5. Get a physical examination. Perfect health is not required, just desired. Life-threatening illness decreases but does not eliminate your adoption odds.
6. Prepare yourself for private questions. My favorite: What was the most difficult problem you and your spouse ever had to face, and how did you resolve it? This question made me uncomfortable. It isn't easy to talk about private subjects with someone you've just met. During the course of your home study, you may often feel invaded. My advice is to keep your eyes on the prize: You want to form a family. Remember too that after you have your children, they will ask even more personal questions as they grow up!
7. Make the appointment.
Grab the calendar, pick up the phone; get it over with.
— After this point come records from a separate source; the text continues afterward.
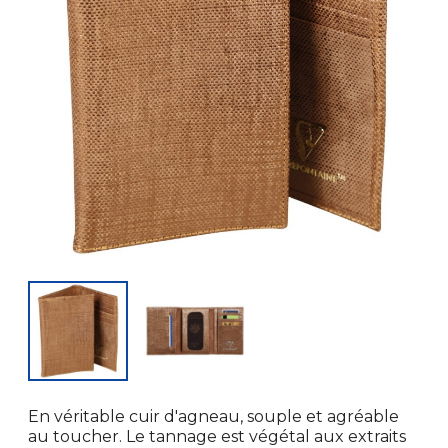
En véritable cuir d'agneau, souple et agréable
au toucher. Le tannage est végétal aux extraits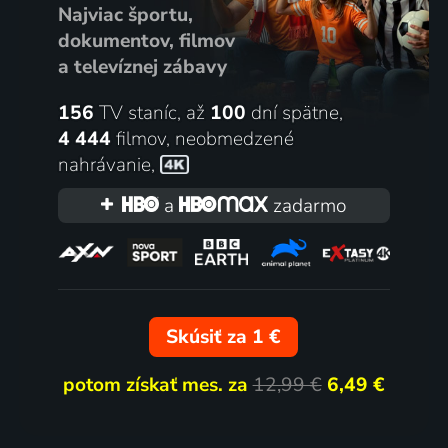
Najviac športu,
dokumentov, filmov
a televíznej zábavy
156
TV staníc, až
100
dní spätne,
4 444
filmov
,
neobmedzené
nahrávanie
,
a
zadarmo
Skúsiť za 1 €
potom získať mes. za
12,99 €
6,49 €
And while you still have the phone in your hand ...
8. Call a friend.
Share your joy, excitement and fears. Then ask her to be a reference for you; the agency will want a list of people to vouch for your good character. Before you put the receiver down, take the time to call a local support group for adoptive families. If you know people who have adopted, ask them for leads. If not, contact a county or state social service agency for referrals.
9. Clean up.
Your home does not have to sparkle, but you will feel better if you're not tripping over dirty laundry while giving your social worker the grand tour.
10. Now, relax.
You've already done the hard part: deciding that adoption is right for you. And if you still feel unsure, that's okay too. A home study is designed to clarify your issues, and your social worker can help resolve them. Settle comfortably into your family choice, and try to enjoy the remaining time before your new addition arrives. You think life is hectic now!?